Important: Unlike calloc(), malloc() does not initialize memory. The allocated memory contains a garbage value until you assign one.


🟦 Step 4: Check Memory Allocation

if(ptr == NULL)
{
printf("Memory allocation failed!");
return 1;
}

Explanation

If the operating system cannot allocate memory,

ptr



NULL

The program terminates safely.


🟦 Step 5: Read User Input

scanf("%d", ptr);

Suppose the user enters

50

Memory becomes

ptr



+------+
| 50 |
+------+

🟦 Step 6: Print the Value

printf("Value = %d", *ptr);

*ptr means:

The value stored at the memory location pointed to by ptr.

Output

Value = 50

🟦 Step 7: Free the Memory

free(ptr);

Explanation

The allocated memory is returned to the operating system.

Before free()

ptr



+------+
| 50 |
+------+

After free()

Memory Released

ptr



Dangling Pointer

The pointer still contains the old address, but the memory is no longer valid.

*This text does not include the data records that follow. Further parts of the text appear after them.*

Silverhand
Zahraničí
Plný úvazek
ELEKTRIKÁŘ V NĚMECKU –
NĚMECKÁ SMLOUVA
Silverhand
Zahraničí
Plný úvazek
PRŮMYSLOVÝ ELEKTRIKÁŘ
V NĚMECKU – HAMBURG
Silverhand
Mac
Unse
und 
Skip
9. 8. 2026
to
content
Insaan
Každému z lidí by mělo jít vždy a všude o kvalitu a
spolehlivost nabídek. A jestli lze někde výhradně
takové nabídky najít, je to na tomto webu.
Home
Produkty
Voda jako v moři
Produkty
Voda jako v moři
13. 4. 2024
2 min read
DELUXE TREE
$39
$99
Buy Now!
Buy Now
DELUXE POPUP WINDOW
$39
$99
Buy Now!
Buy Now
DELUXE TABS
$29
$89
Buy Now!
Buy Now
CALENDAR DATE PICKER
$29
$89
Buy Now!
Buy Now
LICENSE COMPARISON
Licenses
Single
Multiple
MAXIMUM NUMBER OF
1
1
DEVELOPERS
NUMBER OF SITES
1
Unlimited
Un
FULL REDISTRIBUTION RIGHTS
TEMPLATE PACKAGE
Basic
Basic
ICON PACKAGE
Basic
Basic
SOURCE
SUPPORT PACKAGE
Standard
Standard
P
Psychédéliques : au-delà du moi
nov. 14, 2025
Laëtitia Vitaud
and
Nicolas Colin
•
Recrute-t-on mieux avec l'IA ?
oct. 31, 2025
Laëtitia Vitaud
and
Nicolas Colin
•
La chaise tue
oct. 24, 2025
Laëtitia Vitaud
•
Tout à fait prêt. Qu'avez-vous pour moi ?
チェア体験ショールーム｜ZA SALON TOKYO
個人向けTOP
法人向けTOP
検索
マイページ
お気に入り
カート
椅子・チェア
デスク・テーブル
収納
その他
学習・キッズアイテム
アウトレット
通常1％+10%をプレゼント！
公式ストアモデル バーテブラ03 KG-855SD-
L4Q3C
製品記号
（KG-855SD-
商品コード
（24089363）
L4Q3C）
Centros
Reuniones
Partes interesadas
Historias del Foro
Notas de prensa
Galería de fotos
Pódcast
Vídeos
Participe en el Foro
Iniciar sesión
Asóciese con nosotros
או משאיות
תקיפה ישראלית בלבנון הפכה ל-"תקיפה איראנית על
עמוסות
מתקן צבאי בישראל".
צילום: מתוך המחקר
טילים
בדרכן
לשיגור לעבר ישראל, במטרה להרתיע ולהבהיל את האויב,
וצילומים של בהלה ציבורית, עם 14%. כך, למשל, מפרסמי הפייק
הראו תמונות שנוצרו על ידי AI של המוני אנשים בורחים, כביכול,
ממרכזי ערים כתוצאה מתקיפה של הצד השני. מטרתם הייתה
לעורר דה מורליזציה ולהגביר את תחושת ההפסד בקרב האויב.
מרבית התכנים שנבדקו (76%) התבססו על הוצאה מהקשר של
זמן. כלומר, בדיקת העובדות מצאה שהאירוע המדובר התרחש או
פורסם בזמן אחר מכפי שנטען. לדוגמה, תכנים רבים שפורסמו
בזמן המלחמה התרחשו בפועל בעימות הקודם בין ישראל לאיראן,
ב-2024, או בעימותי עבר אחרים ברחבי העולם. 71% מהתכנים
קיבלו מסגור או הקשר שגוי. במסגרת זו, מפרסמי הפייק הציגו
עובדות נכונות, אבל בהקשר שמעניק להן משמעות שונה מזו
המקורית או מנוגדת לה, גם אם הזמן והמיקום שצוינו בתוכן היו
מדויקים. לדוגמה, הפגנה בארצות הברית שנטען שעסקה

🟥 Step 8: Accessing Memory After free()

printf("After free ptr new value = %d", *ptr);

❌ This is Incorrect

After free(), the pointer refers to memory that has already been released.

Accessing it causes Undefined Behaviour.

Possible outputs:

After free ptr new value = 50

or

After free ptr new value = 0

or

After free ptr new value = -125678

or

Segmentation Fault

There is no guaranteed result.


🌈 Memory Flow

🔹 Before malloc()

ptr



Uninitialized

🔹 After malloc()

ptr



+---------+
| Garbage |
+---------+

🔹 After User Input

ptr



+------+
| 50 |
+------+

🔹 After free()

Memory Released

ptr



Dangling Pointer

🔹 Accessing *ptr

❌ Undefined Behaviour

🖥 Sample Execution

Input

Enter a value:
50

Possible Output

Memory successfully allocated using malloc.
Enter a value:
50
Value = 50
After free ptr new value = 50

On another system or another run, the last line may show a different value or the program may crash.


⚠ Problems in the Program

Problem

free(ptr);

printf("%d", *ptr);

The memory has already been released.

The pointer becomes a dangling pointer.

Reading from it is undefined behaviour according to the C standard.


✅ Correct Version

free(ptr);
ptr = NULL;

if(ptr != NULL)
{
printf("%d", *ptr);
}
else
{
printf("Pointer is NULL. Memory has been freed.");
}

Output

Memory successfully allocated using malloc.
Enter a value:
50
Value = 50
Pointer is NULL. Memory has been freed.